Please put each line of the items into a JSON list of strings, one string per line, with blank lines left out.

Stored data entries
● ● ● ●

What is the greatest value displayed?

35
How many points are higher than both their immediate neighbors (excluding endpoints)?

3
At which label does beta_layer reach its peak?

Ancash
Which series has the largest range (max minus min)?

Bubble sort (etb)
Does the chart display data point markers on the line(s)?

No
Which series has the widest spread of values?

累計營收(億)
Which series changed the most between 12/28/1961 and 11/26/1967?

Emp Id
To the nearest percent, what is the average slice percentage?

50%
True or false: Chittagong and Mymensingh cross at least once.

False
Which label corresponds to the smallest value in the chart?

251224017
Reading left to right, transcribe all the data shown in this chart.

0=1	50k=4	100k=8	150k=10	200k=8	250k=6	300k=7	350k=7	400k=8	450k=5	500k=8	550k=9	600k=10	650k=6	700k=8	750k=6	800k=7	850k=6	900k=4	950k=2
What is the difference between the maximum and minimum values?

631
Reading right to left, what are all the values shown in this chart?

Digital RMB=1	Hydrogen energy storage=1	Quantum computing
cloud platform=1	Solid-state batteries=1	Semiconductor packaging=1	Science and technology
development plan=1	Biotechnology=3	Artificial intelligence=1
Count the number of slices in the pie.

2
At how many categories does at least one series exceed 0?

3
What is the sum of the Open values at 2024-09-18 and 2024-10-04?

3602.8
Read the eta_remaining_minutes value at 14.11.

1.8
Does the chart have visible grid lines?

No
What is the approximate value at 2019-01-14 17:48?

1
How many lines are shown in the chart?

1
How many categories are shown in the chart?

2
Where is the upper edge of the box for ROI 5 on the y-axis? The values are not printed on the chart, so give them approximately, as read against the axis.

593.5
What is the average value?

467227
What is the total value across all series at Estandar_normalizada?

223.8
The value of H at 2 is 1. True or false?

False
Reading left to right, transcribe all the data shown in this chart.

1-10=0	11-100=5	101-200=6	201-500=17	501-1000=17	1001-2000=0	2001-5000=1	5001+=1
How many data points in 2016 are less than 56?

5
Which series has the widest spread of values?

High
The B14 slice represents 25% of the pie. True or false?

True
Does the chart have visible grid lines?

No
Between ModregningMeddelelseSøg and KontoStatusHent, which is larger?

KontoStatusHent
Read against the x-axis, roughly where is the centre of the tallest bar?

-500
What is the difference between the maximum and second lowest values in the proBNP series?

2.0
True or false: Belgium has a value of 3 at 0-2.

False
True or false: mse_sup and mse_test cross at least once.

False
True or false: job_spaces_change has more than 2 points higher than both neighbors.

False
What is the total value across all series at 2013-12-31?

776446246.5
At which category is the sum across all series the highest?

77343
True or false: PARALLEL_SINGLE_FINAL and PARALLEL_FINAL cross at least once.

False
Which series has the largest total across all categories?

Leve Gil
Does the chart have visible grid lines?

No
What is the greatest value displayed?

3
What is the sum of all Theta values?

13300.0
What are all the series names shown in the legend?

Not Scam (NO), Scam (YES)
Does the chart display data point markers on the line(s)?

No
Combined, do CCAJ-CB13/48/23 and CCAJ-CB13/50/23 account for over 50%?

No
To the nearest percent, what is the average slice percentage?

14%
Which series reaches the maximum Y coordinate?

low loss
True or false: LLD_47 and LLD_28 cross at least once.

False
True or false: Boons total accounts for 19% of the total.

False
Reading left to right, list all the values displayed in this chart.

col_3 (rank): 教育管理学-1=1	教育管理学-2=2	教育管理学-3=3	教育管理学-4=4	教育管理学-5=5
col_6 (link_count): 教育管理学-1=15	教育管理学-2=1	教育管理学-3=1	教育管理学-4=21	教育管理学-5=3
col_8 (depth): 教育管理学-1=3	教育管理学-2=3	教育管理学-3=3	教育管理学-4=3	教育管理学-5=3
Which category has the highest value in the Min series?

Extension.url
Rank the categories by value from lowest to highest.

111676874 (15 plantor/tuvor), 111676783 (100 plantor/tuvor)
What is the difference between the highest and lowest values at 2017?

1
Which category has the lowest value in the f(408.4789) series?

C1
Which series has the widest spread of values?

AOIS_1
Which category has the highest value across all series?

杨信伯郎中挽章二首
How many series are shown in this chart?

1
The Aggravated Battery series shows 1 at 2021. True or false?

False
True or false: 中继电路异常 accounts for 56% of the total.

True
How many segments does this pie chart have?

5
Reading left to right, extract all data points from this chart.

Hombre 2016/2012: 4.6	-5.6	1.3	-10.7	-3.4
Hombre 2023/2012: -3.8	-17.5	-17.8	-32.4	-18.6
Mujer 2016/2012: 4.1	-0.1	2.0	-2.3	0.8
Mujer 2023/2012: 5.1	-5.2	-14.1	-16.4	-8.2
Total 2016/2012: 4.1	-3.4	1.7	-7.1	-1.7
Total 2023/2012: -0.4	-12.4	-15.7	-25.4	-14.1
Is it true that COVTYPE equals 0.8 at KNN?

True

● ● ● ●

◆ **Solution**
[
  "What is the greatest value displayed?",
  "35",
  "How many points are higher than both their immediate neighbors (excluding endpoints)?",
  "3",
  "At which label does beta_layer reach its peak?",
  "Ancash",
  "Which series has the largest range (max minus min)?",
  "Bubble sort (etb)",
  "Does the chart display data point markers on the line(s)?",
  "No",
  "Which series has the widest spread of values?",
  "累計營收(億)",
  "Which series changed the most between 12/28/1961 and 11/26/1967?",
  "Emp Id",
  "To the nearest percent, what is the average slice percentage?",
  "50%",
  "True or false: Chittagong and Mymensingh cross at least once.",
  "False",
  "Which label corresponds to the smallest value in the chart?",
  "251224017",
  "Reading left to right, transcribe all the data shown in this chart.",
  "0=1\t50k=4\t100k=8\t150k=10\t200k=8\t250k=6\t300k=7\t350k=7\t400k=8\t450k=5\t500k=8\t550k=9\t600k=10\t650k=6\t700k=8\t750k=6\t800k=7\t850k=6\t900k=4\t950k=2",
  "What is the difference between the maximum and minimum values?",
  "631",
  "Reading right to left, what are all the values shown in this chart?",
  "Digital RMB=1\tHydrogen energy storage=1\tQuantum computing",
  "cloud platform=1\tSolid-state batteries=1\tSemiconductor packaging=1\tScience and technology",
  "development plan=1\tBiotechnology=3\tArtificial intelligence=1",
  "Count the number of slices in the pie.",
  "2",
  "At how many categories does at least one series exceed 0?",
  "3",
  "What is the sum of the Open values at 2024-09-18 and 2024-10-04?",
  "3602.8",
  "Read the eta_remaining_minutes value at 14.11.",
  "1.8",
  "Does the chart have visible grid lines?",
  "No",
  "What is the approximate value at 2019-01-14 17:48?",
  "1",
  "How many lines are shown in the chart?",
  "1",
  "How many categories are shown in the chart?",
  "2",
  "Where is the upper edge of the box for ROI 5 on the y-axis? The values are not printed on the chart, so give them approximately, as read against the axis.",
  "593.5",
  "What is the average value?",
  "467227",
  "What is the total value across all series at Estandar_normalizada?",
  "223.8",
  "The value of H at 2 is 1. True or false?",
  "False",
  "Reading left to right, transcribe all the data shown in this chart.",
  "1-10=0\t11-100=5\t101-200=6\t201-500=17\t501-1000=17\t1001-2000=0\t2001-5000=1\t5001+=1",
  "How many data points in 2016 are less than 56?",
  "5",
  "Which series has the widest spread of values?",
  "High",
  "The B14 slice represents 25% of the pie. True or false?",
  "True",
  "Does the chart have visible grid lines?",
  "No",
  "Between ModregningMeddelelseSøg and KontoStatusHent, which is larger?",
  "KontoStatusHent",
  "Read against the x-axis, roughly where is the centre of the tallest bar?",
  "-500",
  "What is the difference between the maximum and second lowest values in the proBNP series?",
  "2.0",
  "True or false: Belgium has a value of 3 at 0-2.",
  "False",
  "True or false: mse_sup and mse_test cross at least once.",
  "False",
  "True or false: job_spaces_change has more than 2 points higher than both neighbors.",
  "False",
  "What is the total value across all series at 2013-12-31?",
  "776446246.5",
  "At which category is the sum across all series the highest?",
  "77343",
  "True or false: PARALLEL_SINGLE_FINAL and PARALLEL_FINAL cross at least once.",
  "False",
  "Which series has the largest total across all categories?",
  "Leve Gil",
  "Does the chart have visible grid lines?",
  "No",
  "What is the greatest value displayed?",
  "3",
  "What is the sum of all Theta values?",
  "13300.0",
  "What are all the series names shown in the legend?",
  "Not Scam (NO), Scam (YES)",
  "Does the chart display data point markers on the line(s)?",
  "No",
  "Combined, do CCAJ-CB13/48/23 and CCAJ-CB13/50/23 account for over 50%?",
  "No",
  "To the nearest percent, what is the average slice percentage?",
  "14%",
  "Which series reaches the maximum Y coordinate?",
  "low loss",
  "True or false: LLD_47 and LLD_28 cross at least once.",
  "False",
  "True or false: Boons total accounts for 19% of the total.",
  "False",
  "Reading left to right, list all the values displayed in this chart.",
  "col_3 (rank): 教育管理学-1=1\t教育管理学-2=2\t教育管理学-3=3\t教育管理学-4=4\t教育管理学-5=5",
  "col_6 (link_count): 教育管理学-1=15\t教育管理学-2=1\t教育管理学-3=1\t教育管理学-4=21\t教育管理学-5=3",
  "col_8 (depth): 教育管理学-1=3\t教育管理学-2=3\t教育管理学-3=3\t教育管理学-4=3\t教育管理学-5=3",
  "Which category has the highest value in the Min series?",
  "Extension.url",
  "Rank the categories by value from lowest to highest.",
  "111676874 (15 plantor/tuvor), 111676783 (100 plantor/tuvor)",
  "What is the difference between the highest and lowest values at 2017?",
  "1",
  "Which category has the lowest value in the f(408.4789) series?",
  "C1",
  "Which series has the widest spread of values?",
  "AOIS_1",
  "Which category has the highest value across all series?",
  "杨信伯郎中挽章二首",
  "How many series are shown in this chart?",
  "1",
  "The Aggravated Battery series shows 1 at 2021. True or false?",
  "False",
  "True or false: 中继电路异常 accounts for 56% of the total.",
  "True",
  "How many segments does this pie chart have?",
  "5",
  "Reading left to right, extract all data points from this chart.",
  "Hombre 2016/2012: 4.6\t-5.6\t1.3\t-10.7\t-3.4",
  "Hombre 2023/2012: -3.8\t-17.5\t-17.8\t-32.4\t-18.6",
  "Mujer 2016/2012: 4.1\t-0.1\t2.0\t-2.3\t0.8",
  "Mujer 2023/2012: 5.1\t-5.2\t-14.1\t-16.4\t-8.2",
  "Total 2016/2012: 4.1\t-3.4\t1.7\t-7.1\t-1.7",
  "Total 2023/2012: -0.4\t-12.4\t-15.7\t-25.4\t-14.1",
  "Is it true that COVTYPE equals 0.8 at KNN?",
  "True"
]